Task prompt: Filter this data down to the lines that hold "specjalizacji", and copy them.

Data for processing:
################
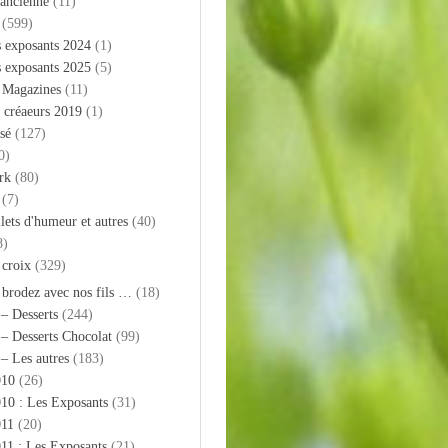
 ancienne
(11)
(599)
s exposants 2024
(1)
s exposants 2025
(5)
– Magazines
(11)
 créaeurs 2019
(1)
sé
(127)
0)
rk
(80)
(7)
llets d'humeur et autres
(40)
8)
 croix
(329)
 brodez avec nos fils …
(18)
 – Desserts
(244)
 – Desserts Chocolat
(99)
 – Les autres
(183)
010
(26)
10 : Les Exposants
(31)
011
(20)
11 : Les Exposants
(21)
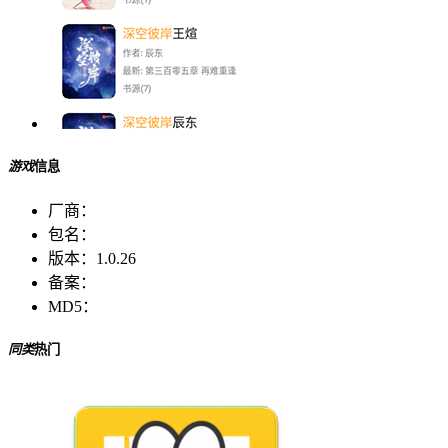
游戏
信息
厂商：
包名：
版本：
1.0.26
备案：
MD5：
同类
热门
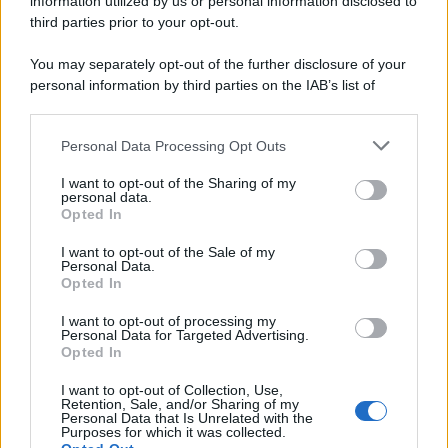
information utilized by us or personal information disclosed to
third parties prior to your opt-out.
You may separately opt-out of the further disclosure of your
personal information by third parties on the IAB’s list of
downstream participants.
Personal Data Processing Opt Outs
This information may also be disclosed by us to third parties
on the IAB’s List of Downstream Participants that may further
I want to opt-out of the Sharing of my
disclose it to other third parties.
personal data.
Opted In
Please note that this website/app uses one or more Google
services and may gather and store information including but
I want to opt-out of the Sale of my
Personal Data.
not limited to your visit or usage behaviour. You may click to
Opted In
grant or deny consent to Google and its third-party tags to
use your data for below specified purposes in below Google
I want to opt-out of processing my
consent section.
Personal Data for Targeted Advertising.
Opted In
I want to opt-out of Collection, Use,
Retention, Sale, and/or Sharing of my
Personal Data that Is Unrelated with the
Purposes for which it was collected.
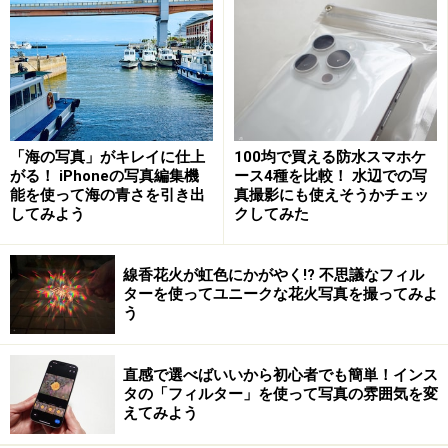
たときの衝動でブレを起こさせないように撮影するため
のいわばレリーズシャッターの代用として使用する目的
のものです。この
2秒設定のセルフタイマーはイルミネ
ーションを撮るときには大変重宝します
のでぜひ使って
みてください。
「海の写真」がキレイに仕上
100均で買える防水スマホケ
がる！ iPhoneの写真編集機
ース4種を比較！ 水辺での写
そして、カメラの撮影モードもイルミネーション用に設
能を使って海の青さを引き出
真撮影にも使えそうかチェッ
定し直します。お持ちのカメラのシーンモードの中にイ
してみよう
クしてみた
ルミネーションを撮る用のモードがあればそれを選びま
す。なければ
夜景モード
を選ぶとよいでしょう。シーン
線香花火が虹色にかがやく!? 不思議なフィル
モードを使わず、プログラムモードでも撮影は可能で
ターを使ってユニークな花火写真を撮ってみよ
う
す。各モードによって写り方に違いがあるので、いくつ
か試して比較してみるのもよいでしょう。
直感で選べばいいから初心者でも簡単！インス
タの「フィルター」を使って写真の雰囲気を変
また、寒いところでの撮影では、バッテリーの消耗が早
えてみよう
まります。撮影前にバッテリーの充電、予備のバッテリ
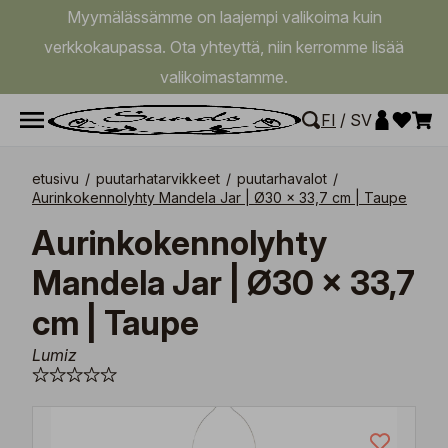
Myymälässämme on laajempi valikoima kuin
verkkokaupassa. Ota yhteyttä, niin kerromme lisää
valikoimastamme.
FI
/
SV
etusivu
/
puutarhatarvikkeet
/
puutarhavalot
/
Aurinkokennolyhty Mandela Jar | Ø30 x 33,7 cm | Taupe
Aurinkokennolyhty
Mandela Jar | Ø30 x 33,7
cm | Taupe
Lumiz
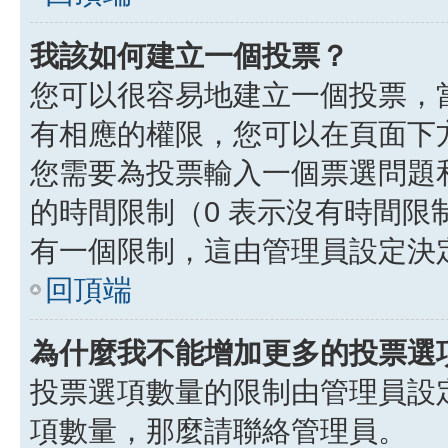
我該如何建立一個投票？
您可以很容易地建立一個投票，
有相應的權限，您可以在頁面下
您需要為投票輸入一個票選問題
的時間限制（0 表示沒有時間
有一個限制，這由管理員設定決
回頂端
為什麼我不能增加更多的投票選
投票選項數量的限制由管理員設
項數量，那麼請聯絡管理員。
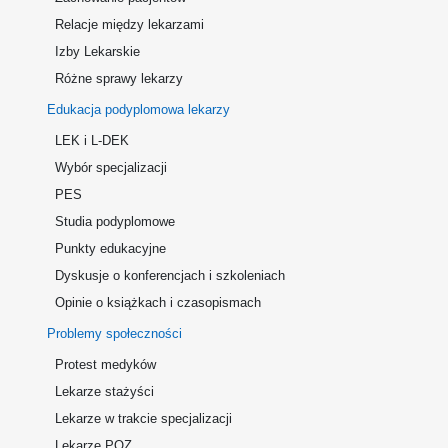
Relacje między lekarzami
Izby Lekarskie
Różne sprawy lekarzy
Edukacja podyplomowa lekarzy
LEK i L-DEK
Wybór specjalizacji
PES
Studia podyplomowe
Punkty edukacyjne
Dyskusje o konferencjach i szkoleniach
Opinie o książkach i czasopismach
Problemy społeczności
Protest medyków
Lekarze stażyści
Lekarze w trakcie specjalizacji
Lekarze POZ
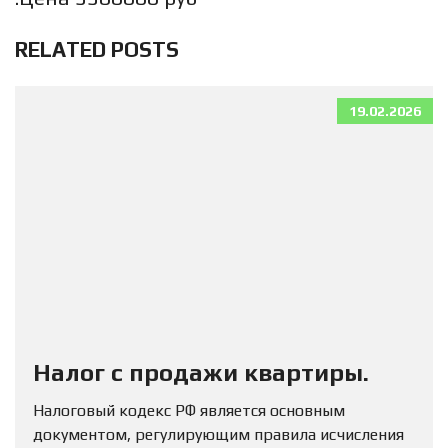
RELATED POSTS
19.02.2026
Налог с продажи квартиры.
Налоговый кодекс РФ является основным
документом, регулирующим правила исчисления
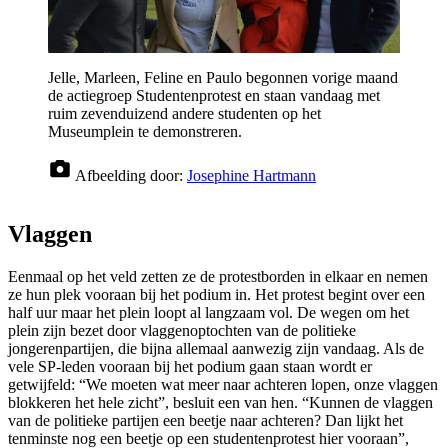
Jelle, Marleen, Feline en Paulo begonnen vorige maand
de actiegroep Studentenprotest en staan vandaag met
ruim zevenduizend andere studenten op het
Museumplein te demonstreren.
Afbeelding door:
Josephine Hartmann
Vlaggen
Eenmaal op het veld zetten ze de protestborden in elkaar en nemen
ze hun plek vooraan bij het podium in. Het protest begint over een
half uur maar het plein loopt al langzaam vol. De wegen om het
plein zijn bezet door vlaggenoptochten van de politieke
jongerenpartijen, die bijna allemaal aanwezig zijn vandaag. Als de
vele SP-leden vooraan bij het podium gaan staan wordt er
getwijfeld: “We moeten wat meer naar achteren lopen, onze vlaggen
blokkeren het hele zicht”, besluit een van hen. “Kunnen de vlaggen
van de politieke partijen een beetje naar achteren? Dan lijkt het
tenminste nog een beetje op een studentenprotest hier vooraan”,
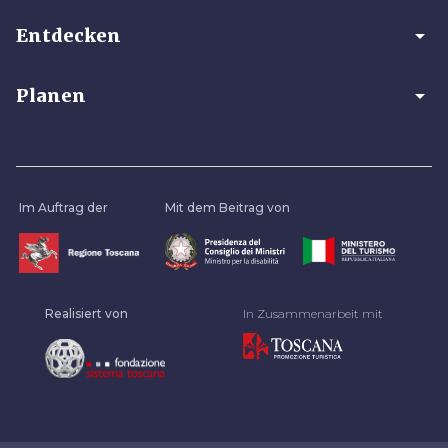
arrow_drop_down
Entdecken
arrow_drop_down
Planen
Im Auftrag der
Mit dem Beitrag von
Realisiert von
In Zusammenarbeit mit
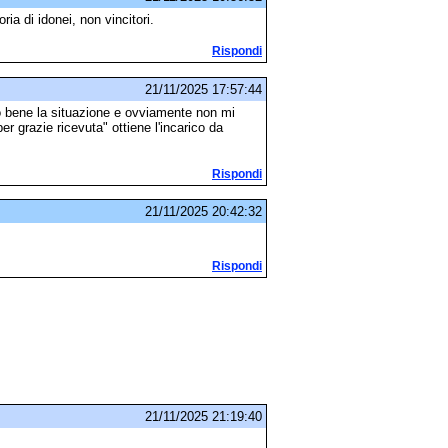
ia di idonei, non vincitori.
Rispondi
21/11/2025 17:57:44
 bene la situazione e ovviamente non mi
per grazie ricevuta" ottiene l'incarico da
Rispondi
21/11/2025 20:42:32
Rispondi
21/11/2025 21:19:40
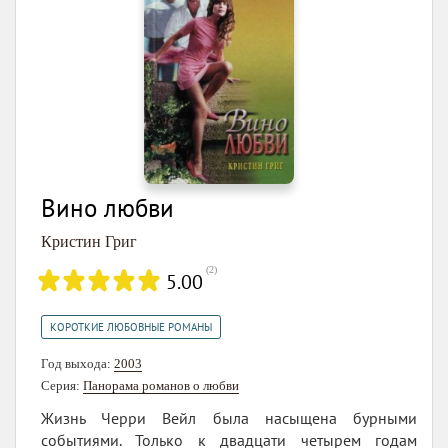
Вино любви
Кристин Григ
(
2
)
5.00
КОРОТКИЕ ЛЮБОВНЫЕ РОМАНЫ
Год выхода:
2003
Серия:
Панорама романов о любви
Жизнь Черри Вейл была насыщена бурными
событиями. Только к двадцати четырем годам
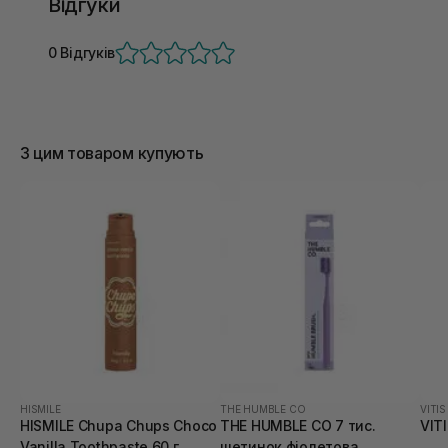
Відгуки
0 Відгуків
З цим товаром купують
HISMILE
THE HUMBLE CO
VITIS
HISMILE Chupa Chups Choco
THE HUMBLE CO 7 тис.
VIT
Vanilla Toothpaste 60 г
щетинок фіолетова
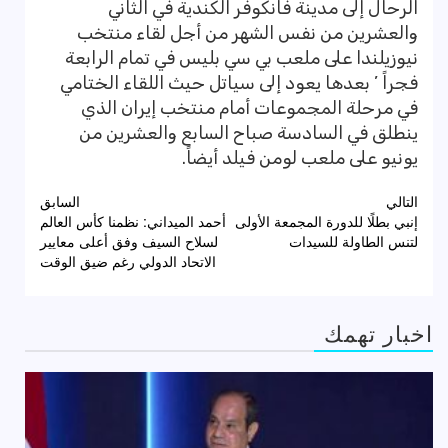
الرحال إلى مدينة فانكوفر الكندية في الثاني
والعشرين من نفس الشهر من أجل لقاء منتخب
نيوزيلندا على ملعب بي سي بليس في تمام الرابعة
فجراً ’ بعدها يعود إلى سياتل حيث اللقاء الختامي
في مرحلة المجموعات أمام منتخب إيران الذي
ينطلق في السادسة صباح السابع والعشرين من
يونيو على ملعب لومن فيلد أيضاً.
تصفّح
التالي
السابق
إنبي بطلًا للدورة المجمعة الأولى
أحمد الميداني: نظمنا كأس العالم
المقالات
لتنس الطاولة للسيدات
لسلاح السيف وفق أعلى معايير
الاتحاد الدولي رغم ضيق الوقت
اخبار تهمك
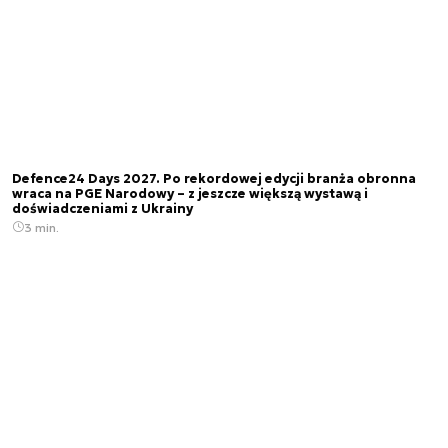
Defence24 Days 2027. Po rekordowej edycji branża obronna
wraca na PGE Narodowy – z jeszcze większą wystawą i
doświadczeniami z Ukrainy
3 min.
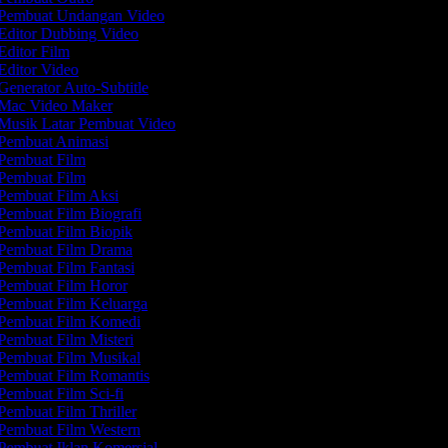
Pembuat Undangan Video
Editor Dubbing Video
Editor Film
Editor Video
Generator Auto-Subtitle
Mac Video Maker
Musik Latar Pembuat Video
Pembuat Animasi
Pembuat Film
Pembuat Film
Pembuat Film Aksi
Pembuat Film Biografi
Pembuat Film Biopik
Pembuat Film Drama
Pembuat Film Fantasi
Pembuat Film Horor
Pembuat Film Keluarga
Pembuat Film Komedi
Pembuat Film Misteri
Pembuat Film Musikal
Pembuat Film Romantis
Pembuat Film Sci-fi
Pembuat Film Thriller
Pembuat Film Western
Pembuat Iklan Komersial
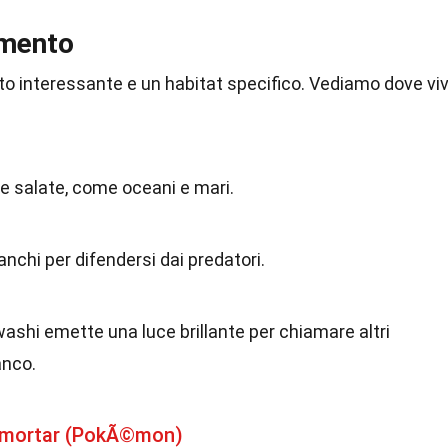
amento
 interessante e un habitat specifico. Vediamo dove vi
e salate, come oceani e mari.
nchi per difendersi dai predatori.
washi emette una luce brillante per chiamare altri
anco.
gmortar (PokÃ©mon)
################
Your response:
Wybór specjalizacji
Lekarze w trakcie specjalizacji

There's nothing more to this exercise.